▶ [Instructions for the task]: Retype every one of the following items line by line, keeping each character and number unchanged.

**** Data shown ****

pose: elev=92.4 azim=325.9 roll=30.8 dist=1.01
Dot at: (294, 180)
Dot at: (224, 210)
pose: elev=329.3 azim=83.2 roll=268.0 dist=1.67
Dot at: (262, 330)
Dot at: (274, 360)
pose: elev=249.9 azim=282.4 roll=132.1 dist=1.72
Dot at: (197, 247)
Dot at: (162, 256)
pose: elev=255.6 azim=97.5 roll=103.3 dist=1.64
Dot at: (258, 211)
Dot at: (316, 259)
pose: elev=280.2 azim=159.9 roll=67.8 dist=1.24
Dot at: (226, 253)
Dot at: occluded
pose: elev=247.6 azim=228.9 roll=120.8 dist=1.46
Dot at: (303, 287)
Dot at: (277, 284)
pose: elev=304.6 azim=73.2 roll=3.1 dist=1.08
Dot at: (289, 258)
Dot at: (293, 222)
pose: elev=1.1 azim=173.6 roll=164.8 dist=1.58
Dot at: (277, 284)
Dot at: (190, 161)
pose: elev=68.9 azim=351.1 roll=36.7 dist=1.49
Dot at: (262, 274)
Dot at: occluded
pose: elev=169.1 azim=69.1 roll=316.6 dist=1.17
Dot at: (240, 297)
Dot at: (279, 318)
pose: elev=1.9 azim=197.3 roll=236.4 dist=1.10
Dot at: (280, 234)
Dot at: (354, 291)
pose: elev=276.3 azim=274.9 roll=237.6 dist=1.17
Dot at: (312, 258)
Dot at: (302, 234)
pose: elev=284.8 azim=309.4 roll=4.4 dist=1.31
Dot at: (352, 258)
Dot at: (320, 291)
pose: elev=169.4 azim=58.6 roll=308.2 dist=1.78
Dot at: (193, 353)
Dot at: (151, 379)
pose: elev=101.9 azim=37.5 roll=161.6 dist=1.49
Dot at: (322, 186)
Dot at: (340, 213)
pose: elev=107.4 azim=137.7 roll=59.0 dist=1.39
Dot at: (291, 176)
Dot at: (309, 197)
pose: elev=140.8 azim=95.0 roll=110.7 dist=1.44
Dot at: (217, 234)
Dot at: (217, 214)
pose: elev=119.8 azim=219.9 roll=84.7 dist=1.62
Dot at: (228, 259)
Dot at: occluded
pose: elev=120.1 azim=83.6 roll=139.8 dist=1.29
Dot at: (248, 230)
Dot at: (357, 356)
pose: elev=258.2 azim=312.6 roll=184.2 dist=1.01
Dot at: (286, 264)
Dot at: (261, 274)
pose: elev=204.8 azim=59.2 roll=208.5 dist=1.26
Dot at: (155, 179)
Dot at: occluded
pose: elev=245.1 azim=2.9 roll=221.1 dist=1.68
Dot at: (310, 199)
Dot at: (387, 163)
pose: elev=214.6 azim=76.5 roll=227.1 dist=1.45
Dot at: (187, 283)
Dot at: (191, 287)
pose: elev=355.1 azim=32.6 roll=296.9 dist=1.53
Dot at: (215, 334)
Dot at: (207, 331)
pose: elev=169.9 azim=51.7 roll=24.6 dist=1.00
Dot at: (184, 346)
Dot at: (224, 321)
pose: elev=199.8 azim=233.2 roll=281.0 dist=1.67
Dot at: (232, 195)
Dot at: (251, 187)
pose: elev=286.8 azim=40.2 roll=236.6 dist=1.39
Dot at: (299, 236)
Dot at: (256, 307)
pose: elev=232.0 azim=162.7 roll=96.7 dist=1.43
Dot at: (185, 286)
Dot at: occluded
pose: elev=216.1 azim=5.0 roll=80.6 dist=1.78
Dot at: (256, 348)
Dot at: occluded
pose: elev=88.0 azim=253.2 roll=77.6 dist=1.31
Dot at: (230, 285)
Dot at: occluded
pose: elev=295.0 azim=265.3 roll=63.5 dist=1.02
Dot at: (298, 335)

****

▶ [Result for this exercise]:
pose: elev=92.4 azim=325.9 roll=30.8 dist=1.01
Dot at: (294, 180)
Dot at: (224, 210)
pose: elev=329.3 azim=83.2 roll=268.0 dist=1.67
Dot at: (262, 330)
Dot at: (274, 360)
pose: elev=249.9 azim=282.4 roll=132.1 dist=1.72
Dot at: (197, 247)
Dot at: (162, 256)
pose: elev=255.6 azim=97.5 roll=103.3 dist=1.64
Dot at: (258, 211)
Dot at: (316, 259)
pose: elev=280.2 azim=159.9 roll=67.8 dist=1.24
Dot at: (226, 253)
Dot at: occluded
pose: elev=247.6 azim=228.9 roll=120.8 dist=1.46
Dot at: (303, 287)
Dot at: (277, 284)
pose: elev=304.6 azim=73.2 roll=3.1 dist=1.08
Dot at: (289, 258)
Dot at: (293, 222)
pose: elev=1.1 azim=173.6 roll=164.8 dist=1.58
Dot at: (277, 284)
Dot at: (190, 161)
pose: elev=68.9 azim=351.1 roll=36.7 dist=1.49
Dot at: (262, 274)
Dot at: occluded
pose: elev=169.1 azim=69.1 roll=316.6 dist=1.17
Dot at: (240, 297)
Dot at: (279, 318)
pose: elev=1.9 azim=197.3 roll=236.4 dist=1.10
Dot at: (280, 234)
Dot at: (354, 291)
pose: elev=276.3 azim=274.9 roll=237.6 dist=1.17
Dot at: (312, 258)
Dot at: (302, 234)
pose: elev=284.8 azim=309.4 roll=4.4 dist=1.31
Dot at: (352, 258)
Dot at: (320, 291)
pose: elev=169.4 azim=58.6 roll=308.2 dist=1.78
Dot at: (193, 353)
Dot at: (151, 379)
pose: elev=101.9 azim=37.5 roll=161.6 dist=1.49
Dot at: (322, 186)
Dot at: (340, 213)
pose: elev=107.4 azim=137.7 roll=59.0 dist=1.39
Dot at: (291, 176)
Dot at: (309, 197)
pose: elev=140.8 azim=95.0 roll=110.7 dist=1.44
Dot at: (217, 234)
Dot at: (217, 214)
pose: elev=119.8 azim=219.9 roll=84.7 dist=1.62
Dot at: (228, 259)
Dot at: occluded
pose: elev=120.1 azim=83.6 roll=139.8 dist=1.29
Dot at: (248, 230)
Dot at: (357, 356)
pose: elev=258.2 azim=312.6 roll=184.2 dist=1.01
Dot at: (286, 264)
Dot at: (261, 274)
pose: elev=204.8 azim=59.2 roll=208.5 dist=1.26
Dot at: (155, 179)
Dot at: occluded
pose: elev=245.1 azim=2.9 roll=221.1 dist=1.68
Dot at: (310, 199)
Dot at: (387, 163)
pose: elev=214.6 azim=76.5 roll=227.1 dist=1.45
Dot at: (187, 283)
Dot at: (191, 287)
pose: elev=355.1 azim=32.6 roll=296.9 dist=1.53
Dot at: (215, 334)
Dot at: (207, 331)
pose: elev=169.9 azim=51.7 roll=24.6 dist=1.00
Dot at: (184, 346)
Dot at: (224, 321)
pose: elev=199.8 azim=233.2 roll=281.0 dist=1.67
Dot at: (232, 195)
Dot at: (251, 187)
pose: elev=286.8 azim=40.2 roll=236.6 dist=1.39
Dot at: (299, 236)
Dot at: (256, 307)
pose: elev=232.0 azim=162.7 roll=96.7 dist=1.43
Dot at: (185, 286)
Dot at: occluded
pose: elev=216.1 azim=5.0 roll=80.6 dist=1.78
Dot at: (256, 348)
Dot at: occluded
pose: elev=88.0 azim=253.2 roll=77.6 dist=1.31
Dot at: (230, 285)
Dot at: occluded
pose: elev=295.0 azim=265.3 roll=63.5 dist=1.02
Dot at: (298, 335)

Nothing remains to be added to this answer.